§ **Directions**:
Retype the listing exactly. Leave out the images.

§ **Dataset extract**:
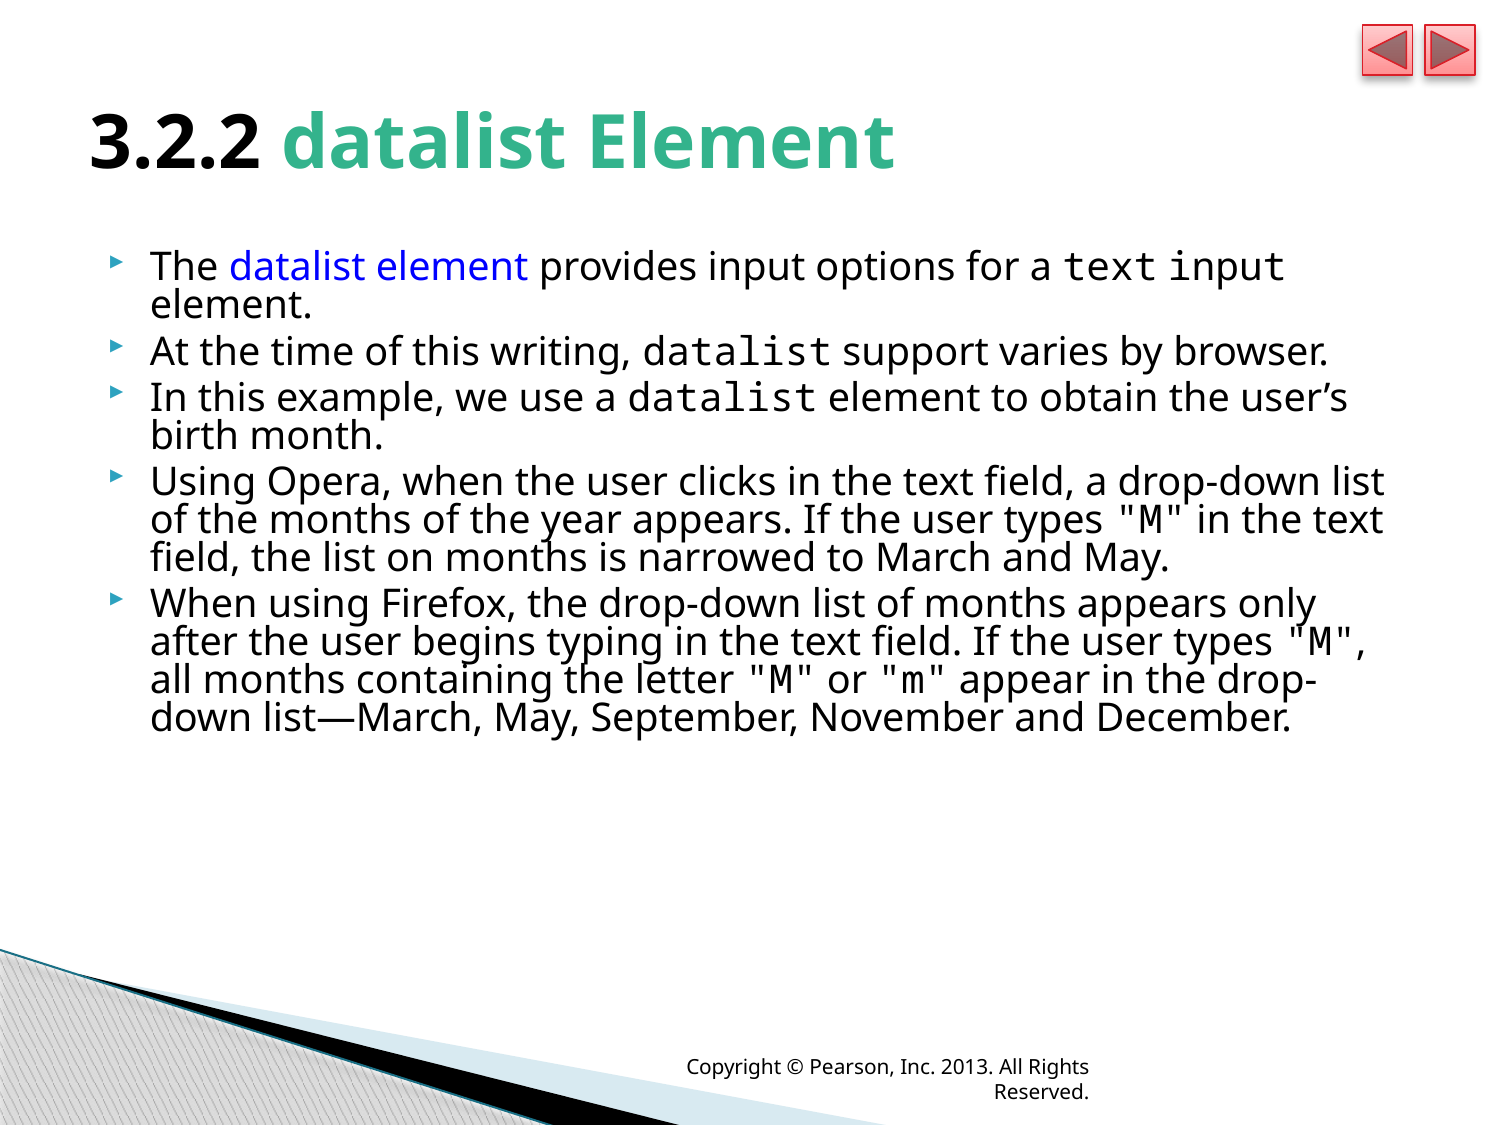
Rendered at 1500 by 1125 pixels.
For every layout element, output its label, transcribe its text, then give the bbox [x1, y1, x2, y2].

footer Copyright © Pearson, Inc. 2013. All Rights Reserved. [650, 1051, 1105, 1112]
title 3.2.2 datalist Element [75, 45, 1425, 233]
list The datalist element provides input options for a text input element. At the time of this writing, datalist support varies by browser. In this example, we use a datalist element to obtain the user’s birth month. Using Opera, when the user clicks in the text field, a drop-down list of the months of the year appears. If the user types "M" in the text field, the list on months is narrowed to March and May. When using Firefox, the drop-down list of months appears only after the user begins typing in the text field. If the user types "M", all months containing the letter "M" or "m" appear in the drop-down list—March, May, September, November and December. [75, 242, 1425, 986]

§ **Expected output**:
Rendered at 1500 by 1125 pixels.
For every layout element, output its label, transcribe its text, then give the bbox [x1, y1, x2, y2].

footer Copyright © Pearson, Inc. 2013. All Rights Reserved. [650, 1051, 1105, 1112]
title 3.2.2 datalist Element [75, 45, 1425, 233]
list The datalist element provides input options for a text input element. At the time of this writing, datalist support varies by browser. In this example, we use a datalist element to obtain the user’s birth month. Using Opera, when the user clicks in the text field, a drop-down list of the months of the year appears. If the user types "M" in the text field, the list on months is narrowed to March and May. When using Firefox, the drop-down list of months appears only after the user begins typing in the text field. If the user types "M", all months containing the letter "M" or "m" appear in the drop-down list—March, May, September, November and December. [75, 242, 1425, 986]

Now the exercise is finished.